Who's Afraid Of The Big Bad Wolfram Alpha: Search for your name on any major search site, and you’ll find a lot of personal websites, news stories, PDF files of your alumni newsletter. But on Wolframalpha.com, a search for your name brings up the number of people in the U.S. that have your name, what years it was most popular in, and how old, on average, people with your name are. Wolfram Alpha provides numerical facts and figures on many topics, though at this stage, there are still some gaps in its knowledge. All it told me about Jessica Alba was that she was born on April 28, 1981 in Pomona, California. Not even a picture? Come on, Wolfram.
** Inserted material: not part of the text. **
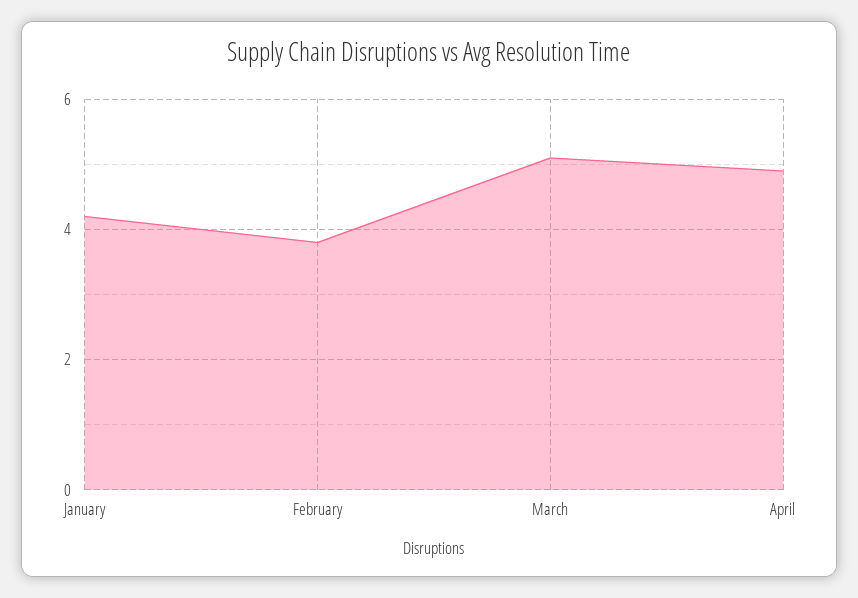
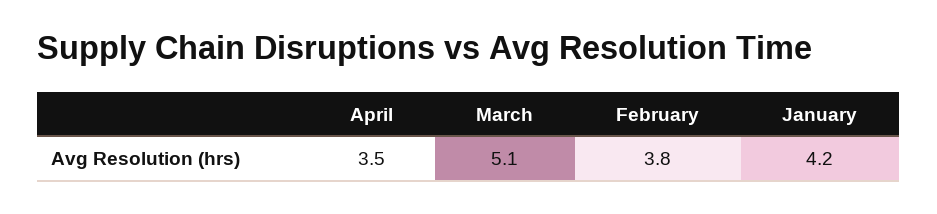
April: 5 -> 3.5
That's More Like It. Thanks Bing!
Pass The Koogle, Bubbe- Announced this week, Koogle is a search engine designed for Orthodox Jews, who aren’t allowed to view “immodest” images and other un-kosher search results that may pop up (the name is a play on Google and that popular Jewish dish, kugel). While there are clearly some bugs to work out (some searches result in a 404 Not Found page), its creators hope the site enables the Orthodox community to use the web without fear of compromising their values and beliefs. For instance, I typed in "Jessica Alba," and the website nearly exploded.
Yes, I know she has a baby now and the body can't possibly still be that hot. But let's appreciate the way it was, okay?
Of course, the best search engine is the one at the top of this page, where you can search for things I've written on this blog. It looks like this:
Type in a word, and you'll find out what I think about it. If nothing comes up, then that means whatever you're searching for is terribly, terribly unimportant.